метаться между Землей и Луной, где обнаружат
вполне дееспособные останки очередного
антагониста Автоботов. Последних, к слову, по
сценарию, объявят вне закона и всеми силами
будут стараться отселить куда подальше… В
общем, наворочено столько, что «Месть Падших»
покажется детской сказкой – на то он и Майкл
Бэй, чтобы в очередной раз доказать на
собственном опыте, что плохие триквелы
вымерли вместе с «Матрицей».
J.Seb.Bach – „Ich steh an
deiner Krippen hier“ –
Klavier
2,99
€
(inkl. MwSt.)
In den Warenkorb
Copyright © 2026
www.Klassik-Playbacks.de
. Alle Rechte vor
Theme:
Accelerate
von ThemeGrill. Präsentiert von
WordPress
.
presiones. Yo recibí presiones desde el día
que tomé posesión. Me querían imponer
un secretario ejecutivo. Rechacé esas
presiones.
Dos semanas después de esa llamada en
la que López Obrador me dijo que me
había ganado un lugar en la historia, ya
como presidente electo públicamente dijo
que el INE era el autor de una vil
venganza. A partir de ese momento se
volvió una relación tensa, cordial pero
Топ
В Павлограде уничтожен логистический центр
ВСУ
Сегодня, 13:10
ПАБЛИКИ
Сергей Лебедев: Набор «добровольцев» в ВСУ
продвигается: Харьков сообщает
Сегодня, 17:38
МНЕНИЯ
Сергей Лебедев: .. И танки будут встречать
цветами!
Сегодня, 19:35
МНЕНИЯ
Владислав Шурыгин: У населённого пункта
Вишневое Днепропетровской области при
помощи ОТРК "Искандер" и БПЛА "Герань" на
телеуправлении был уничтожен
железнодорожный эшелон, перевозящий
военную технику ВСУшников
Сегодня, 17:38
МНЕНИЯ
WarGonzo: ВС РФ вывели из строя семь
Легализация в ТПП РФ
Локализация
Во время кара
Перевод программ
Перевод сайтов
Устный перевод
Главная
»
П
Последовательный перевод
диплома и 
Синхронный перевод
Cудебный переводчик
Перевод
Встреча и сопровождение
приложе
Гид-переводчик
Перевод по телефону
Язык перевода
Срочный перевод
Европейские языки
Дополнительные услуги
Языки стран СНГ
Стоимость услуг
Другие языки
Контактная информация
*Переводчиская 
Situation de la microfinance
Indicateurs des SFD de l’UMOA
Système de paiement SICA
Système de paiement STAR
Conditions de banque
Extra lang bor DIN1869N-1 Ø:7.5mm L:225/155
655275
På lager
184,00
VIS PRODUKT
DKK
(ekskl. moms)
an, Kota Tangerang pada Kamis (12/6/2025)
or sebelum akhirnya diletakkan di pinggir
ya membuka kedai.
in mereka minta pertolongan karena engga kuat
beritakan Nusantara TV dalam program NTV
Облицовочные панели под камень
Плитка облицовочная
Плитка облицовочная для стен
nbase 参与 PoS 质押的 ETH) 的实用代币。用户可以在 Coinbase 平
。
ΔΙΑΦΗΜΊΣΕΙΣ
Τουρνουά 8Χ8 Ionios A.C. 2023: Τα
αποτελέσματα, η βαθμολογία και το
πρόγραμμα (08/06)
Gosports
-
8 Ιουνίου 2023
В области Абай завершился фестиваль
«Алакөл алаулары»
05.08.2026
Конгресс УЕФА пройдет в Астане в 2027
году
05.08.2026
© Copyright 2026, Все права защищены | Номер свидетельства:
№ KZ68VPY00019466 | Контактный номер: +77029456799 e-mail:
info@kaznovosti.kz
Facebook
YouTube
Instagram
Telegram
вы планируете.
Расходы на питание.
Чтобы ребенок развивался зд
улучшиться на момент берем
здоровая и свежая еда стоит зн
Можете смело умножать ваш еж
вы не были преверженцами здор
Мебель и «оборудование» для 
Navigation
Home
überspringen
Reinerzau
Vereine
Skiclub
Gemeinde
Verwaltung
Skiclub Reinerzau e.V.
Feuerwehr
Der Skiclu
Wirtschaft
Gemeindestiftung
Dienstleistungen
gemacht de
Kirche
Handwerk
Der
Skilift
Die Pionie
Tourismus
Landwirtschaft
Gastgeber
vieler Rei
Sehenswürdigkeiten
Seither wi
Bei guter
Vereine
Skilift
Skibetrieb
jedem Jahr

_Exercise description_. Each of the records should be written out precisely as given.

_Finished exercise_.
метаться между Землей и Луной, где обнаружат
вполне дееспособные останки очередного
антагониста Автоботов. Последних, к слову, по
сценарию, объявят вне закона и всеми силами
будут стараться отселить куда подальше… В
общем, наворочено столько, что «Месть Падших»
покажется детской сказкой – на то он и Майкл
Бэй, чтобы в очередной раз доказать на
собственном опыте, что плохие триквелы
вымерли вместе с «Матрицей».
J.Seb.Bach – „Ich steh an
deiner Krippen hier“ –
Klavier
2,99
€
(inkl. MwSt.)
In den Warenkorb
Copyright © 2026
www.Klassik-Playbacks.de
. Alle Rechte vor
Theme:
Accelerate
von ThemeGrill. Präsentiert von
WordPress
.
presiones. Yo recibí presiones desde el día
que tomé posesión. Me querían imponer
un secretario ejecutivo. Rechacé esas
presiones.
Dos semanas después de esa llamada en
la que López Obrador me dijo que me
había ganado un lugar en la historia, ya
como presidente electo públicamente dijo
que el INE era el autor de una vil
venganza. A partir de ese momento se
volvió una relación tensa, cordial pero
Топ
В Павлограде уничтожен логистический центр
ВСУ
Сегодня, 13:10
ПАБЛИКИ
Сергей Лебедев: Набор «добровольцев» в ВСУ
продвигается: Харьков сообщает
Сегодня, 17:38
МНЕНИЯ
Сергей Лебедев: .. И танки будут встречать
цветами!
Сегодня, 19:35
МНЕНИЯ
Владислав Шурыгин: У населённого пункта
Вишневое Днепропетровской области при
помощи ОТРК "Искандер" и БПЛА "Герань" на
телеуправлении был уничтожен
железнодорожный эшелон, перевозящий
военную технику ВСУшников
Сегодня, 17:38
МНЕНИЯ
WarGonzo: ВС РФ вывели из строя семь
Легализация в ТПП РФ
Локализация
Во время кара
Перевод программ
Перевод сайтов
Устный перевод
Главная
»
П
Последовательный перевод
диплома и 
Синхронный перевод
Cудебный переводчик
Перевод
Встреча и сопровождение
приложе
Гид-переводчик
Перевод по телефону
Язык перевода
Срочный перевод
Европейские языки
Дополнительные услуги
Языки стран СНГ
Стоимость услуг
Другие языки
Контактная информация
*Переводчиская 
Situation de la microfinance
Indicateurs des SFD de l’UMOA
Système de paiement SICA
Système de paiement STAR
Conditions de banque
Extra lang bor DIN1869N-1 Ø:7.5mm L:225/155
655275
På lager
184,00
VIS PRODUKT
DKK
(ekskl. moms)
an, Kota Tangerang pada Kamis (12/6/2025)
or sebelum akhirnya diletakkan di pinggir
ya membuka kedai.
in mereka minta pertolongan karena engga kuat
beritakan Nusantara TV dalam program NTV
Облицовочные панели под камень
Плитка облицовочная
Плитка облицовочная для стен
nbase 参与 PoS 质押的 ETH) 的实用代币。用户可以在 Coinbase 平
。
ΔΙΑΦΗΜΊΣΕΙΣ
Τουρνουά 8Χ8 Ionios A.C. 2023: Τα
αποτελέσματα, η βαθμολογία και το
πρόγραμμα (08/06)
Gosports
-
8 Ιουνίου 2023
В области Абай завершился фестиваль
«Алакөл алаулары»
05.08.2026
Конгресс УЕФА пройдет в Астане в 2027
году
05.08.2026
© Copyright 2026, Все права защищены | Номер свидетельства:
№ KZ68VPY00019466 | Контактный номер: +77029456799 e-mail:
info@kaznovosti.kz
Facebook
YouTube
Instagram
Telegram
вы планируете.
Расходы на питание.
Чтобы ребенок развивался зд
улучшиться на момент берем
здоровая и свежая еда стоит зн
Можете смело умножать ваш еж
вы не были преверженцами здор
Мебель и «оборудование» для 
Navigation
Home
überspringen
Reinerzau
Vereine
Skiclub
Gemeinde
Verwaltung
Skiclub Reinerzau e.V.
Feuerwehr
Der Skiclu
Wirtschaft
Gemeindestiftung
Dienstleistungen
gemacht de
Kirche
Handwerk
Der
Skilift
Die Pionie
Tourismus
Landwirtschaft
Gastgeber
vieler Rei
Sehenswürdigkeiten
Seither wi
Bei guter
Vereine
Skilift
Skibetrieb
jedem Jahr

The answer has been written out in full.